TUGAS WAJIB:
1 – Salin persis bagian tulisan tentang cobaan hidup, mulai dari "Benarkah Hidup Penuh" sampai "yang sedang hadapi.".
2 – Teruskan tulisan tentang cobaan hidup itu, dimulai tepat setelah kalimat terakhirnya.

Benarkah Hidup Penuh dengan Cobaan?
Oleh: Haris,
S.Ag
Kalimat di atas
pernah saya dengar, bahwa hidup adalah penuh dengan cobaan. Kalimat itu akan
terlontar bila seseorang ketika dalam masalah atau dalam titik menghadapi
masalah yang sangat berat. Seseorang akan mengatakan kenapa cobaan ini datang
kepada diriku? Selanjutnya akan timbul pertanyaan yang lain bahwa kenapa orang
itu tidak pernah mengalami kesusahan atau masalah seperti yang sedang saya
hadapi? Berbagai pertanyaan muncul pada saat itu, bahkan seseorang dapat juga
menyalahkan makhluk lain karena masalah yang sedang hadapi.
Dalam Buddhisme,
segala sesuatu yang muncul dalam diri kita seperti suatu ketika masalah muncul atau
pada saat keuntungan terjadi pada diri kita semua itu adalah hasil dari
perbuatan kita sendiri. Sang Buddha menunjukkan dalam Anguttara Nikaya 2 hal 329
terbitan Vihara Bodhivamsa Klaten, yaitu bahwa “Kita sendiri yang akan
memiliki, mewarisi, lahir, berkerabat, tergantung pada perbuatan kita sendiri,
perbuatan apapun yang akan kulakukan, baik atau buruk, perbuatan itulah yang
akan kita warisi”. Jika melihat kutipan di atas maka pernyataan di awal tadi
tidak lah relevan bahwa hidup kita penuh dengan cobaan ketika kita dalam suatu masalah.
Sang Buddha juga menjelaskan dalam Samyutta
Nikaya II th 2007 hal 827, terbitan Vihara Bodhivamsa Klaten, bahwa “Sesuai dengan benih yang anda tabur,
begitulah buah yang anda petik. Pembuat kebajikan akan memetik buah
kebahagiaan, pembuat kejahatan akan memetik penderitaan. Taburlah benih
kebajikan, dan tanamlah dengan baik, maka engkau pulalah yang akan menikmati buahnya”.

DATA TERSIMPAN:
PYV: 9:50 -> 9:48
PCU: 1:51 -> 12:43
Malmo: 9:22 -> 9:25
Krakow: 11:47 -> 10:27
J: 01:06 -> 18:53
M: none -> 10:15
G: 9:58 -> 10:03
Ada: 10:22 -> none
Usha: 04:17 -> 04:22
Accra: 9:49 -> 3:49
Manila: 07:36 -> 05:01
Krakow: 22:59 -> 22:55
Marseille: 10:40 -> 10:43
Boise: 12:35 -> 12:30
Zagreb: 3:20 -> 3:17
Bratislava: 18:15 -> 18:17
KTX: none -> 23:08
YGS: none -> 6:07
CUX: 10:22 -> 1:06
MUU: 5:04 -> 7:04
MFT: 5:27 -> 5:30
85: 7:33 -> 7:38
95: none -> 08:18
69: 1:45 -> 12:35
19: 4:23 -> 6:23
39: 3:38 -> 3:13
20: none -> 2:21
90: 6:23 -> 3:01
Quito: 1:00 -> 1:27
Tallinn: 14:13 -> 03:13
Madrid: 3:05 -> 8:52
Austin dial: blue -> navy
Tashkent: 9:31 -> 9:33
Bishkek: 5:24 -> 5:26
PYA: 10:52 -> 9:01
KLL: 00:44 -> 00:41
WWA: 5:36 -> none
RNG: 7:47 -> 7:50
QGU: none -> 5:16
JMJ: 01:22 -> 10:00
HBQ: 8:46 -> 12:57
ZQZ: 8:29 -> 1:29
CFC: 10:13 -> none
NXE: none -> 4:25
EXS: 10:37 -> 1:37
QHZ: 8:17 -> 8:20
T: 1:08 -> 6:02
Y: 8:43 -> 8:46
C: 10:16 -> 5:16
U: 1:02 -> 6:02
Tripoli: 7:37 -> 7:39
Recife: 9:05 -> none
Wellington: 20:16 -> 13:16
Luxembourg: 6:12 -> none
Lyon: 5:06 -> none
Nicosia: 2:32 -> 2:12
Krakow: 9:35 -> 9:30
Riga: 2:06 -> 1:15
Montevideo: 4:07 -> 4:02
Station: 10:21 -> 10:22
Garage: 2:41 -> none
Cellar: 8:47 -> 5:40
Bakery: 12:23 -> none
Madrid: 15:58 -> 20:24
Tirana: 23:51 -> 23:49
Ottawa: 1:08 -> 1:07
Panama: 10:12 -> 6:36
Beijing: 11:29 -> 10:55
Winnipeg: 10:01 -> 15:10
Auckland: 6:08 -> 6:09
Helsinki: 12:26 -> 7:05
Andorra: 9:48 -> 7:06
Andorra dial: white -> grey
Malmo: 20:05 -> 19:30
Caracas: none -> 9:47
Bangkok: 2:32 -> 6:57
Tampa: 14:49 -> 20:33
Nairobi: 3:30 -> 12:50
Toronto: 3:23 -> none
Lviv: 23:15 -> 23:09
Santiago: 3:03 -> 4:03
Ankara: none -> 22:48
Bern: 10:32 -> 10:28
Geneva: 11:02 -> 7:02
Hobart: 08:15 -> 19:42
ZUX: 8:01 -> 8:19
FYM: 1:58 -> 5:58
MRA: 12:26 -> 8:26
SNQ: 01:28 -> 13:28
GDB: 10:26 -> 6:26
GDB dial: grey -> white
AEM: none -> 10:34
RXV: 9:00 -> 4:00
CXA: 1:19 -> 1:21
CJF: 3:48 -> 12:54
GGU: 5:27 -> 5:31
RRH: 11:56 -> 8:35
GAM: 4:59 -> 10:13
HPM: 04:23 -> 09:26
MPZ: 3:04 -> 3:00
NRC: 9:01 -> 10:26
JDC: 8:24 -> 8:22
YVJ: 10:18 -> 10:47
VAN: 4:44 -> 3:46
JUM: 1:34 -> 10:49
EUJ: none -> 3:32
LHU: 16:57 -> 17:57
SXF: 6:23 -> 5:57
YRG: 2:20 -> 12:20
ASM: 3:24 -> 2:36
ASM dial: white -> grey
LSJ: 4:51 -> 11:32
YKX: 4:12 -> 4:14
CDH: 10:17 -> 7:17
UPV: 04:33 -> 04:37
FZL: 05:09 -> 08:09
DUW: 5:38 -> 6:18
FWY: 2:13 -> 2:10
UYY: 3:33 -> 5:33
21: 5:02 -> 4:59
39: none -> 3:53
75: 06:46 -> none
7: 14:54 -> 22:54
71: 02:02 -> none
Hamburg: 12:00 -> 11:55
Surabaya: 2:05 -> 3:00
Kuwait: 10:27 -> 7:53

JAWABAN TERTULIS:
1 –
Benarkah Hidup Penuh dengan Cobaan?
Oleh: Haris,
S.Ag
Kalimat di atas
pernah saya dengar, bahwa hidup adalah penuh dengan cobaan. Kalimat itu akan
terlontar bila seseorang ketika dalam masalah atau dalam titik menghadapi
masalah yang sangat berat. Seseorang akan mengatakan kenapa cobaan ini datang
kepada diriku? Selanjutnya akan timbul pertanyaan yang lain bahwa kenapa orang
itu tidak pernah mengalami kesusahan atau masalah seperti yang sedang saya
hadapi? Berbagai pertanyaan muncul pada saat itu, bahkan seseorang dapat juga
menyalahkan makhluk lain karena masalah yang sedang hadapi.

2 –
Dari pernyataan Buddha tersebut bahwa kita sendiri yang akan mewarisi benih
yang telah kita tabur, sehingga bila benih kejahatan yang kita tabur maka
kejahatan pula yang akan kita tuai. Hal itu selaras dengan semua masalah yang
seorang sedang hadapi bahwa apa yang kita tanam dulu sedang kita warisi saat
ini.
Jika kita
merujuk pada hukum karma bahwa karma dapat berbuah dalam satu kehidupan dan
dapat juga dalam kehidupan berikutnya atau dapat dalam beberapa kali kehidupan.
Hal ini menandakan bahwa apa pun karma yang telah kita perbuat maka karma itu
yang akan kita nikmati. Sedangkan Hukum Karma bekerja sesuai juga dengan
kondisi yang mendukung saat itu.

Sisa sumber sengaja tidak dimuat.